The supplier undertakes to comply with all our instructions and regulations regarding occupational safety, environmental protection and conduct on our premises, etc.. This applies both to work at our site and an alternatively designated place of performance. The supplier shall actively inform himself about existing regulations for external companies.

§ 18 Severability clause

The invalidity of any provision of these General Terms and Conditions of Purchase shall not affect the validity of the remaining provisions.

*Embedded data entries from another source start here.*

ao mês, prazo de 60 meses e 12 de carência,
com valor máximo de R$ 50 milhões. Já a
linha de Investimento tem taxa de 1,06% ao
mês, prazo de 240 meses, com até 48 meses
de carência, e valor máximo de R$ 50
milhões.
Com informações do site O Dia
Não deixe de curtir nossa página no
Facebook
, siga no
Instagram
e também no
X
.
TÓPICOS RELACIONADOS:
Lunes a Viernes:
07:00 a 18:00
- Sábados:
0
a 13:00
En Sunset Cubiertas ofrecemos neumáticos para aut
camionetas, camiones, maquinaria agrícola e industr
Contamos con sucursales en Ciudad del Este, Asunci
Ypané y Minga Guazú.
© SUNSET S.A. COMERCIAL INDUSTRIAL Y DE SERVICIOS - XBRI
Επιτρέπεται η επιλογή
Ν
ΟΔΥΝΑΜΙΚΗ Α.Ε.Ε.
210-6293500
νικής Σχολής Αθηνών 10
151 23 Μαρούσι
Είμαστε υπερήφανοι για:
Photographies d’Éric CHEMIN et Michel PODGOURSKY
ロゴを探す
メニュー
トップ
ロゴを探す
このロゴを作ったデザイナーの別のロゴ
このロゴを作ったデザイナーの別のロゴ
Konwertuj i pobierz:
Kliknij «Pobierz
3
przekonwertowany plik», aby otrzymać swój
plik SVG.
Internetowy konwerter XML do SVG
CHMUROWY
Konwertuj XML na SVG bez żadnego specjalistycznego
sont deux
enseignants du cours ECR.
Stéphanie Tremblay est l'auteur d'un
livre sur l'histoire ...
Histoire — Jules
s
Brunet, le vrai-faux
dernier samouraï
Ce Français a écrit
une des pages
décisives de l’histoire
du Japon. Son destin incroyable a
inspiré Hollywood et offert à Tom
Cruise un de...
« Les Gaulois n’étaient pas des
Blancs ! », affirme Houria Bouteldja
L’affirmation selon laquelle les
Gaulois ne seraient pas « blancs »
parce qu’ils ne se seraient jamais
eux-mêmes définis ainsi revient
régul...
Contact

Should a provision prove to be invalid or unenforceable, it shall be replaced by a new valid provision which comes as close as possible to the legal and economic success of the invalid or unenforceable provision.

§ 19 Applicable law

The law of the Federal Republic of Germany shall apply exclusively, to the exclusion of the UN Convention on Contracts for the International Sale of Goods.

§ 20 Jurisdiction and place of performance

(1) The place of performance for the Supplier's obligations shall be the shipping address stated in the order.

(2) The place of jurisdiction shall be the court responsible for our registered office. However, we shall also be entitled, at our discretion, to sue the supplier at its general place of jurisdiction.